Sua história de vida

Clarice Lispector nasceu em 10 de dezembro de 1920, na pequena aldeia de Tchetchelnik, na Ucrânia, então parte do antigo Império Russo. Seu nome de nascimento era Chaya Pinkhasovna Lispector. Filha de Pinkouss e Marieta Lispector, uma família judaica, Clarice veio ao mundo em meio à instabilidade política e social que assolava a Europa Oriental após a Revolução Russa. Como tantos outros judeus perseguidos durante os violentos pogroms, seus pais decidiram emigrar em busca de paz e de tratamento para Marieta, que sofria de uma doença neurológica degenerativa — possivelmente sífilis, contraída em decorrência de um estupro durante a guerra civil.

Em 1922, a família desembarcou no Brasil, país que acolheria definitivamente Clarice e moldaria sua identidade.

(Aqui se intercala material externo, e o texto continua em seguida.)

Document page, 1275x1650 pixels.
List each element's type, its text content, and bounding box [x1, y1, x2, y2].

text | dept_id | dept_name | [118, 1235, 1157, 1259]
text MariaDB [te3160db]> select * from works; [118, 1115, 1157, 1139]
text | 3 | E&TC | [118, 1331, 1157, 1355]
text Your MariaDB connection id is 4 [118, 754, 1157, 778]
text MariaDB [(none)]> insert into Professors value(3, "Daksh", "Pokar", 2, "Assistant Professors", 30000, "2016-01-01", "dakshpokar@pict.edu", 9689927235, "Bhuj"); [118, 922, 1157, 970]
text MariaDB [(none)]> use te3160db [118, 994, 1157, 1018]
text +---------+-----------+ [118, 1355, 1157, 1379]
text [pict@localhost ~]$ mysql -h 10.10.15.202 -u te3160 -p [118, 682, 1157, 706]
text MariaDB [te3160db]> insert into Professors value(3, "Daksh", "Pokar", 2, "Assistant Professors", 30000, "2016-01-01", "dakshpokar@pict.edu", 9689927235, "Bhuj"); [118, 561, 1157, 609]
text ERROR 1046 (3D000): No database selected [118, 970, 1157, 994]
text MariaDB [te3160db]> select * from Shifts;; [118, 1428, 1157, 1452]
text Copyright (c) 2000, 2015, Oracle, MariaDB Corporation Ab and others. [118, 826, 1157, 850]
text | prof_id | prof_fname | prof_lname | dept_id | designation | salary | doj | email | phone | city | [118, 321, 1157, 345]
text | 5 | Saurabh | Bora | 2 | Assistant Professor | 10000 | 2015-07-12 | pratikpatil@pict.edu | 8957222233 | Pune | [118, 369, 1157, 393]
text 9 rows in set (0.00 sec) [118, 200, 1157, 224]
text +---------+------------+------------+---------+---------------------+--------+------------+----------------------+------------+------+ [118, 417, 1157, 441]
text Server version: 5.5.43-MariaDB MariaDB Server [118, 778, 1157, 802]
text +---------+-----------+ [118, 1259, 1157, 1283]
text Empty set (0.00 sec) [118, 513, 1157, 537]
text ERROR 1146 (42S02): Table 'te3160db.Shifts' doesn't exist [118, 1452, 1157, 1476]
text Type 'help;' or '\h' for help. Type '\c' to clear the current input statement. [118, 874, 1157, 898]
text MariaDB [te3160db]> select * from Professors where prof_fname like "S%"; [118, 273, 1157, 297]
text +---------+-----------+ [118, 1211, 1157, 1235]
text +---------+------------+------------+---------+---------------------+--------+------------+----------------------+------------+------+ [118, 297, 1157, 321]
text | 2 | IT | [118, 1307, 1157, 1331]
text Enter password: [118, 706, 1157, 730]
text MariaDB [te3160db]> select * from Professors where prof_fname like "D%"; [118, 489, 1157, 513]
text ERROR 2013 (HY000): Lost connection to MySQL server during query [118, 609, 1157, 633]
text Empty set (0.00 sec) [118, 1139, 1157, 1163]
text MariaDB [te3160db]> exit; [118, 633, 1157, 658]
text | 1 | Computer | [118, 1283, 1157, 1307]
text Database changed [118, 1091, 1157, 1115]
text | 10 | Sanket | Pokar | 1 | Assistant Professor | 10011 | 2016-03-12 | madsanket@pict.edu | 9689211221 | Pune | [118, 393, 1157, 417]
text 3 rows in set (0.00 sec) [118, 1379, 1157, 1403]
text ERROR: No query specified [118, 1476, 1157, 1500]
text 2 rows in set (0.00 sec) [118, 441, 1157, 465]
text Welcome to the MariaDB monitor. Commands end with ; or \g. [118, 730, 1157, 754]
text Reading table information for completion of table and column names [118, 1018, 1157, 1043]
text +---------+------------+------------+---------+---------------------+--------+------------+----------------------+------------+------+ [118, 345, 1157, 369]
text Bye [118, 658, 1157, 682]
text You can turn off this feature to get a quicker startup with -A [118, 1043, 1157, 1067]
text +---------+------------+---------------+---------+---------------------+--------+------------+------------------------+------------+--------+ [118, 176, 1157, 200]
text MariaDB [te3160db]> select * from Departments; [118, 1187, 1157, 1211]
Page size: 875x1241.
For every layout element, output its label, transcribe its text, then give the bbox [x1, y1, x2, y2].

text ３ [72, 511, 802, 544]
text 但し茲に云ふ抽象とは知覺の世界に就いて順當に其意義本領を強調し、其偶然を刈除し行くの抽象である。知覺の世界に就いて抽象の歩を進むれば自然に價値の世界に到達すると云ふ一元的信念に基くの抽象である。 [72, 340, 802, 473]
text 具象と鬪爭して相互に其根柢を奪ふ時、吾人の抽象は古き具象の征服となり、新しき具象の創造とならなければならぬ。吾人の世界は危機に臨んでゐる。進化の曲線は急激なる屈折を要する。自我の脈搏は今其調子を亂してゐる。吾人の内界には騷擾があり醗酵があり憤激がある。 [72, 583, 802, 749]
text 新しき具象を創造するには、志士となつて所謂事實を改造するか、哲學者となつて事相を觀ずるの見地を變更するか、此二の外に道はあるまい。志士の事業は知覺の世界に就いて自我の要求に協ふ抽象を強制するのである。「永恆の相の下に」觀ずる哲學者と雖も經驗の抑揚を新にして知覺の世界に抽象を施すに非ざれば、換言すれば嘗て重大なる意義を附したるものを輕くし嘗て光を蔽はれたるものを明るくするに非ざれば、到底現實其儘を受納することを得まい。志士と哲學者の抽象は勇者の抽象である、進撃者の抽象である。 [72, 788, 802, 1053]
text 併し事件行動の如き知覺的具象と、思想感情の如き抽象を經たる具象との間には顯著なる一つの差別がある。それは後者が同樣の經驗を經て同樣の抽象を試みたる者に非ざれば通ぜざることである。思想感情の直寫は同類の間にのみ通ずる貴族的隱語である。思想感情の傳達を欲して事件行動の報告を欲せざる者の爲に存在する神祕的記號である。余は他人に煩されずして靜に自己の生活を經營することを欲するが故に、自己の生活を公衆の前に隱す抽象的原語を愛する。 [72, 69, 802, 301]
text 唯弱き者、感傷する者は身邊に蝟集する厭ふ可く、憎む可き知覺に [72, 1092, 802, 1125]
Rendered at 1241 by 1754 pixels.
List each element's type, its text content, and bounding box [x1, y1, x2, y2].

Estabeleceram-se primeiro em Maceió, Alagoas, onde nasceram as irmãs de Clarice, Elisa e Tânia. Pouco tempo depois, mudaram-se para o Recife, capital de Pernambuco, onde Clarice passou grande parte de sua infância. Foi no Recife que ela teve seus primeiros contatos com a literatura, revelando desde muito cedo uma inteligência aguda, uma imaginação vívida e uma enorme sensibilidade. Ainda criança, ela se encantava com palavras, lia tudo o que encontrava e já escrevia pequenos contos.

Aos nove anos, sofreu a perda da mãe, experiência que deixou marcas profundas em sua vida pessoal e mais tarde em sua obra literária. A morte da mãe levou a família a novas mudanças, e em 1935, quando Clarice tinha 15 anos, mudaram-se para o Rio de Janeiro. Ali, ela deu continuidade aos estudos e passou a frequentar o Colégio Andrews, uma escola laica, moderna e progressista. Nessa fase, começou a escrever com mais frequência e decidiu que queria ser escritora.

Em 1937, Clarice ingressou na Faculdade Nacional de Direito, na Universidade do Brasil, mas nunca se interessou verdadeiramente pela carreira jurídica. Na verdade, foi durante esse período que ela iniciou sua trajetória como jornalista e se inseriu no círculo intelectual do Rio de Janeiro. Seu talento para a escrita ficava cada vez mais evidente. Trabalhou como redatora e repórter em jornais e revistas e usava pseudônimos em alguns textos, o que era comum entre mulheres da época.

Em 1943, aos 23 anos, Clarice publicou seu primeiro romance, “Perto do Coração Selvagem”. A obra causou forte impacto no meio literário por seu estilo introspectivo, fragmentado e profundamente inovador. Foi recebida com entusiasmo pela crítica, que comparou sua prosa à de nomes como Virginia Woolf e James Joyce. O livro lhe rendeu o Prêmio Graça Aranha e marcou definitivamente sua entrada na literatura brasileira.

No mesmo ano, casou-se com o diplomata Maury Gurgel Valente. A união levou Clarice a viver fora do Brasil por muitos anos, acompanhando o marido em missões diplomáticas em lugares como Nápoles, Berna, Torquay e Washington. Apesar da distância física de sua terra natal, Clarice nunca se afastou verdadeiramente da literatura. Continuava a escrever, e seu universo literário se expandia com experiências de exílio, solidão e busca por identidade.

Desde a infância, Clarice foi uma figura marcada por contrastes: ao mesmo tempo misteriosa e intensa, estrangeira e profundamente brasileira, silenciosa e inquieta. Sua trajetória desde a pequena aldeia ucraniana até o reconhecimento como uma das maiores escritoras da literatura brasileira é uma história de sobrevivência, talento e profunda conexão com a linguagem. A infância sofrida, a perda precoce da mãe e o deslocamento constante formaram a base de uma sensibilidade única, que se refletiria em cada linha de sua obra.